Un livre
qui m’a été conseillé par ma mère, elle l’avait lu quand elle était plus
jeune. Ce n’est pas le livre sur lequel vous allez tomber sur les devantures de
librairie. Personnellement, je n’en avais jamais entendu parler.
J’ai hésité
avant de le commencer, c’est un vieux livre de poche, un peu taché, aux pages
fines et parfois l’encre de certaines pages est mal imprimée…
Et
pourtant, je serai passée à côté d’un de ces romans qui marquent. Un roman que
certains qualifieraient d’apprentissage. Un roman qui fait grandir.
Les mots pour
le dire, de Marie Cardinal
est un roman autobiographique, où l’auteure raconte sa psychanalyse. Elle va
revenir sur des événements de son enfance, qui l’ont beaucoup plus marqués
qu’elle ne pouvait l’imaginer. On ne soupçonne pas le sens que peuvent prendre
certaines choses, la façon dont notre tête et notre corps vont les interpréter,
les façonner, pour au final faire partie de nous, de notre caractère.
Au fil des pages, on suit la lente renaissance de cette
femme, profondément malade avant de commencer ce travail de psychanalyse. Car
oui c’est un véritable travail, un effort et même un combat contre soi-même,
pour aller au-delà de ce qu’on pense habituellement. Sortir des schémas
habituels et confortables pour aller creuser ce qui peut être douloureux. En se
lançant dans une psychanalyse, il faut accepter que ce soit long et difficile.
Il n’y a pas de baguette magique, il faut du temps et du courage pour aller au
bout de soi même.
Marie Cardinal va se rendre plusieurs fois par semaine, chez
son médecin, pendant sept ans. Sept années qui vont lui redonner vie, lui
donner la possibilité d’accepter et de comprendre la femme, l’épouse et la mère
qu’elle est aujourd’hui. Il y est beaucoup question de son enfance, de la
relation avec sa mère et de l’impact que cela a pu avoir sur elle.
J’ai été
plus que touchée et émue par ce livre. L’écriture est simple, tout en étant
très intense et riche. L’auteure ne fait pas du tout l’apologie de la
psychanalyse, d’ailleurs les séances en elles-mêmes sont très peu racontées,
elles sont un prétexte, un support. Marie Cardinal a eu le talent de ne pas
raconter un enchainement de séances médicales.
A plusieurs reprises, j’ai souligné des passages qui
méritent d’être notés et relus :
« Je croyais être une soumise,
j’étais une révoltée. Je l’étais de naissance. J’existais ! Je ne
comprenais pas encore complètement le sens de ma découverte.

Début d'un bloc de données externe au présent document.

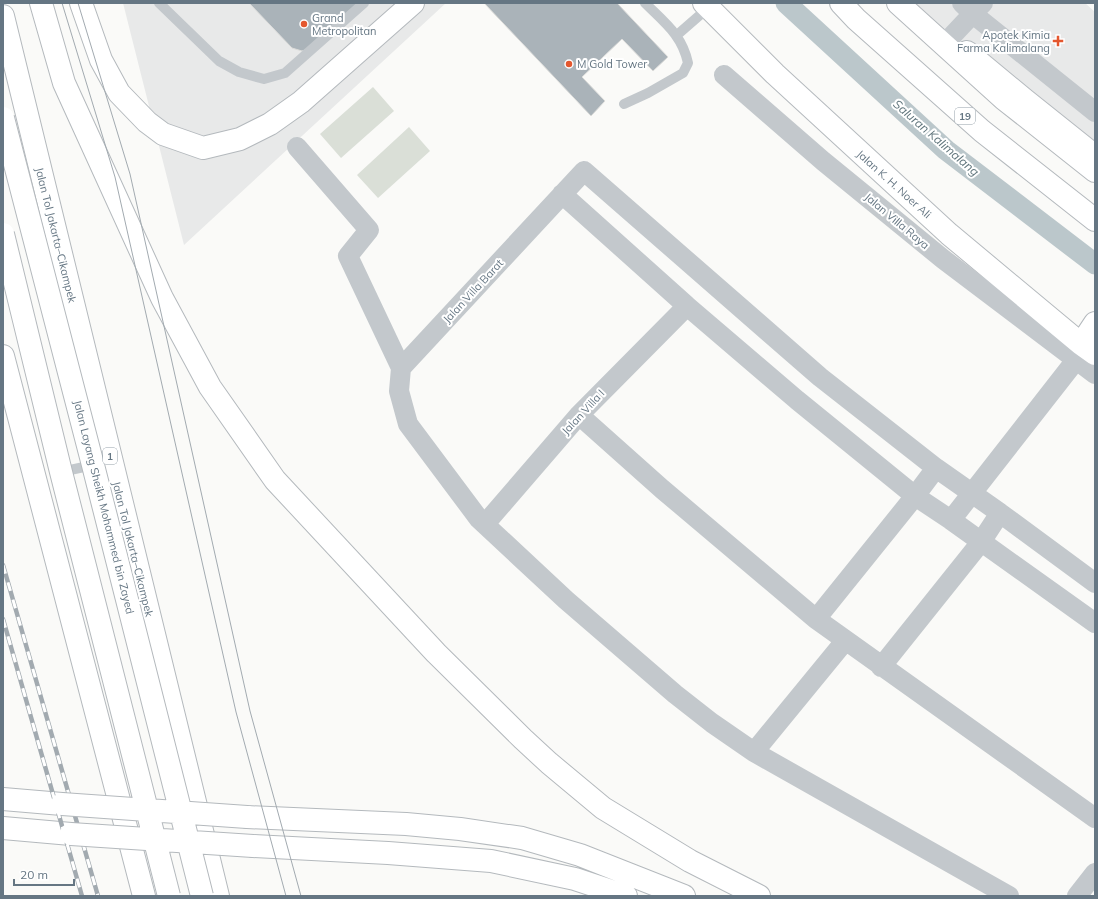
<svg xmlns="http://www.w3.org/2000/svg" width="1098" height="899" viewBox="0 0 1098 899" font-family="Mulish,sans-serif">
  <rect width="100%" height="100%" fill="#fafaf8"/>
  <path fill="#e8e9e9" d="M123,3H446L184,245Z
    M913,3H1085L1095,12V156L950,38Z"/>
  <path fill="#dadfd7" d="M373,87L394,111L341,158L320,134Z
    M409,127L430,151L378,198L357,175Z"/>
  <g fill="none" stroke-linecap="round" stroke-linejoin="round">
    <path stroke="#bbc7cb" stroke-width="21" d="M786,3L946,150L1095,264"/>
  </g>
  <path fill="#aab3b9" stroke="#dcdcda" d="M249,3H361L316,46L302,51L292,48Z
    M484,3H617L668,57L653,71L622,39L582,77L605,101L591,116Z"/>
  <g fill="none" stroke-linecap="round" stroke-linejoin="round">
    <defs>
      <path id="primary" d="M704,3L775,74L949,234L1081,344L1095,354
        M967,52L1025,100L1095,156
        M1081,344L1095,323"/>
      <path id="motorway" d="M41,3L64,83L162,298L210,387L275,480L436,653L523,739L549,763L603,808L690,861L759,896
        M81,3L101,60L119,93L147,122L163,134L203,148L240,139L270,124L301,102L413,3
        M841,3L856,19L982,131L1095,220
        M898,3L1004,99L1095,171
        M3,16L218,896
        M3,356L144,896
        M3,799L62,804
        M247,817L406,824L460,829L522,838L580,855L684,896
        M3,828L71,834
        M253,846L388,853L491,861L575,879L626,896"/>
    </defs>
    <use href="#primary" stroke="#b5babe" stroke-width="24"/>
    <use href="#motorway" stroke="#b4b9bd" stroke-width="24"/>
    <path stroke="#c3c8cc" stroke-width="10" d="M159,3L219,61L239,72L264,79L285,73L364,3
      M677,35L708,8
      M624,104L648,93L683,73L688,63C682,35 665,23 645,3
      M61,472L93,465"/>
    <path stroke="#c3c8cc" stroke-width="20" d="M962,3L973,14L1095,112
      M950,38L983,3
      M724,75L823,161L943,259L1095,374
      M297,147L369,230L348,256L401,368
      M562,194L687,306L797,400L915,496L951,520L1095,623
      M579,415L662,489L816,619L1095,818
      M951,520L1076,360
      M485,524L579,415L687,306
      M816,619L915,496L936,468
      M881,667L981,542L1000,513
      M754,752L845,641
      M1009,896L754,752L712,723L675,694L566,600L479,519L408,424L399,391L401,368L584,171L820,377L936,468L1000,513L1095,583
      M1077,896L1095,873"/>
    <use href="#primary" stroke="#fff" stroke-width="22"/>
    <use href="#motorway" stroke="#fff" stroke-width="22"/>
    <path stroke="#a2aab0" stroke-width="1" d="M62,3L115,177L236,712L286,896
      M78,3L130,174L250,711L301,896"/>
    <defs>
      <path id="rail" d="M3,565L98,896
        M3,619L82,896"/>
    </defs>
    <use href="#rail" stroke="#a2aab0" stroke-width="4.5"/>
    <use href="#rail" stroke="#fff" stroke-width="3" stroke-dasharray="9" stroke-linecap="butt"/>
    <defs>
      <path id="motorway-bridge" d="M3,118L93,465L202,896
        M3,234L61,472L169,896
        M62,804L247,817
        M71,834L253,846"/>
    </defs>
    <use href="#motorway-bridge" stroke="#b4b9bd" stroke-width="24" stroke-linecap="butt"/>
    <use href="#motorway-bridge" stroke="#fff" stroke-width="22"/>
  </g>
  <g fill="#e4572e" stroke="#fff" stroke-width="1.5">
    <circle cx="304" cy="24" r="4"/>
    <path d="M1056 35h4v4h4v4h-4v4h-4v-4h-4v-4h4z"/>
    <circle cx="569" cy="64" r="4"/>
  </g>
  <g text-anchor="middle" stroke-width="4" stroke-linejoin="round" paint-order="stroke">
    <g fill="#fff" stroke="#939fa8" stroke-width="1">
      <rect x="955" y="108" width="20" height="16" rx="3"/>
      <rect x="103" y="448" width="14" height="16" rx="3"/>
    </g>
    <g font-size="10" font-weight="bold" fill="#657683">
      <text x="965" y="120">19</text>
      <text x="110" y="460">1</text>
    </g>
    <g font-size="11" fill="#657683" stroke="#fff" text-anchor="start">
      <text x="312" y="22">Grand<tspan x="312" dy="13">Metropolitan</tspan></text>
      <text x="1050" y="39" text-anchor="end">Apotek Kimia<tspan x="1050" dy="13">Farma Kalimalang</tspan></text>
      <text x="577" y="68">M Gold Tower</text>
    </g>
    <g font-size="11" fill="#657683" stroke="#fff">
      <text transform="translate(894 184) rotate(42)" y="4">Jalan K. H. Noer Ali</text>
      <text transform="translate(897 221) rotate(40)" y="4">Jalan Villa Raya</text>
      <text transform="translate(56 235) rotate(76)" y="4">Jalan Tol Jakarta–Cikampek</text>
      <text transform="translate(473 291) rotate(-47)" y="4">Jalan Villa Barat</text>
      <text transform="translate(583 412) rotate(-47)" y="4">Jalan Villa I</text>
      <text transform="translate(104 507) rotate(76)" y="4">Jalan Layang Sheikh Mohammed bin Zayed</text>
      <text transform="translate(133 549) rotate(76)" y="4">Jalan Tol Jakarta–Cikampek</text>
    </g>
    <g font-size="12" font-style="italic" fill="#60757c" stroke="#fff">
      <text transform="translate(936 138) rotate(41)" y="4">Saluran Kalimalang</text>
    </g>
  </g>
  <rect width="1098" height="899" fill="none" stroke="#657683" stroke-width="8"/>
  <path d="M14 879v6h60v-6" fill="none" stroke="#657683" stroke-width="2"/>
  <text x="20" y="879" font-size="12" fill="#657683" stroke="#ffffff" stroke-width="3" paint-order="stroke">20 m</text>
</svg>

Je savais
seulement que je possédais un caractère qui m’était propre et qui n’était pas
si facile que cela. »
« Il y avait en moi, une
indépendance, un orgueil, une curiosité, un sens de la justice et de la
jouissance, qui ne cadraient pas avec le rôle qui m’avait été dévolu dans la
société de ma famille »
« La rencontre avec mes premiers
vrais défauts me donnait une assurance que je n’avais jamais eue. Ils mettaient
en valeur mes qualités que je découvrais aussi et qui m’intéressaient moins.
Mes défauts étaient dynamiques. Je ressentais profondément qu’en les
connaissant ils devenaient des outils utiles à ma construction. Il ne
s’agissait plus de les repousser, ou de
les supprimer, encore moins d’en avoir honte, mais de les maitriser et de m’en
servir. »
« Les mots pouvaient être des
véhicules inoffensifs, des autos tamponneuses multicolores qui s’entrechoquaient
dans la vie quotidienne, faisant jaillir des gerbes d’étincelles qui ne
blessaient pas.
Les mots pouvaient
être des particules vibratiles animant constamment l’existence, ou des cellules
se phagocytant, ou des globules se liguant pour avaler goulûment des microbes
et repousser les invasions étrangères.
Les mots pouvaient
être des blessures ou des cicatrices de blessure, ils pouvaient ressembler à
une dent gâtée dans un sourire de plaisir.
Les mots pouvaient
aussi être des géants, des rocs profondément enfoncés dans la terre, solides et
grâce auxquels on franchissait les rapides.
Les mots pouvaient
enfin être des monstres, les S.S. de l’inconscient, refoulant la pensée des
vivants dans les prisons de l’oubli. »
Je conseille vivement ce livre à
tous ceux qui aiment les romans forts, vrais et qui pourraient s’identifier à
une jeune femme qui a du mal à se construire et à s’accepter à sa juste valeur.